Opened 16 years ago

Closed 16 years ago

Last modified 16 years ago

#797 closed enhancement (fixed)

Enhance performance for LOWESS and Medin-ratio plug-ins

Reported by: Nicklas Nordborg Owned by: Nicklas Nordborg
Priority: critical Milestone: BASE 2.5
Component: coreplugins Version:
Keywords: Cc:

Description

The performance tests (#294) shows that the LOWESS plug-in has bad performance. It is does not gain much if the indexes are dropped (#796). I think the problem is that the number of selects grows when the "blockgroup size" parameter get lower. Below are the SQL that is executed as part of the LOWESS plug-in. We should also check if the Median-ratio plug-in has the same behaviour.

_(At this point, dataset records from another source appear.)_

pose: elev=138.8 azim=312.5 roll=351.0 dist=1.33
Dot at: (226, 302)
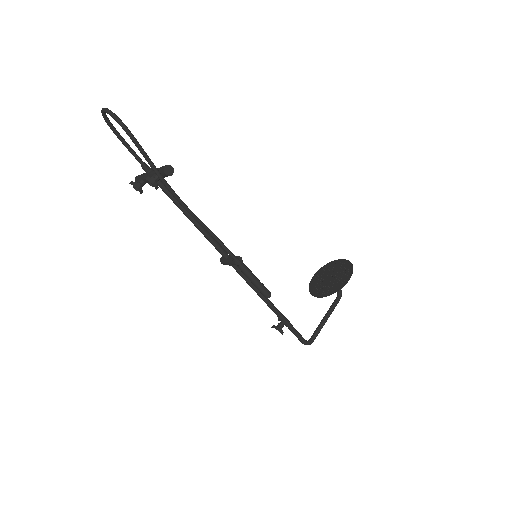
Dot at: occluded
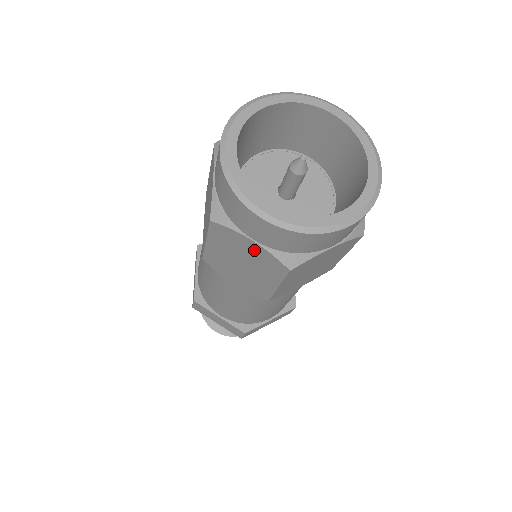
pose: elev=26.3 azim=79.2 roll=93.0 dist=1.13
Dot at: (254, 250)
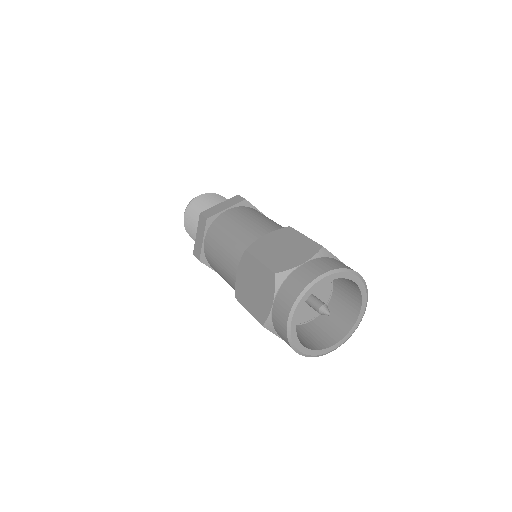
Dot at: occluded
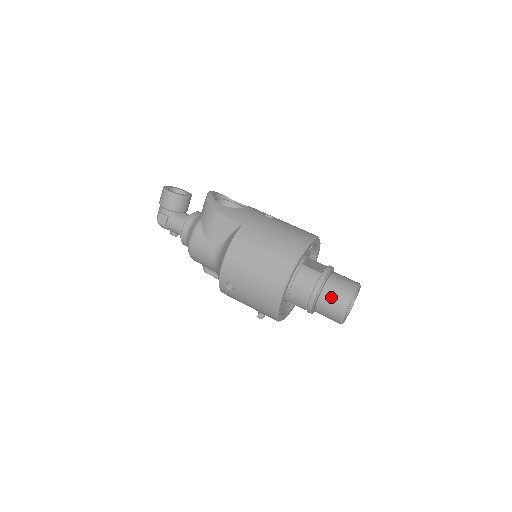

-- Get min and max block - one time only ~ 1s
SELECT MAX(`raw`.`block`) AS `max`, MIN(`raw`.`block`) AS `min` 
FROM `base2dynamic`.`D4Spot` `spt` 
INNER JOIN `base2dynamic`.`D4Filter` AS `flt` ON `flt`.`cube` = `spt`.`cube` 
  AND `flt`.`column` = `spt`.`column` AND `flt`.`position` = `spt`.`position`  
LEFT JOIN `base2dynamic`.`D4RawParents` AS `rawmap` ON `rawmap`.`cube` = `spt`.`cube` 
  AND `rawmap`.`column` = `spt`.`column` AND `rawmap`.`position` = `spt`.`position`  
LEFT JOIN `RawDataGenePix` AS raw ON raw.id = rawmap.`rawdata_id`  
WHERE `spt`.`cube` = 1 AND `spt`.`layer` = 1 AND `flt`.`filter` = 2 AND `spt`.`column` = 1 
  AND ((`spt`.`ch1` > 0.0) AND (`spt`.`ch2` > 0.0))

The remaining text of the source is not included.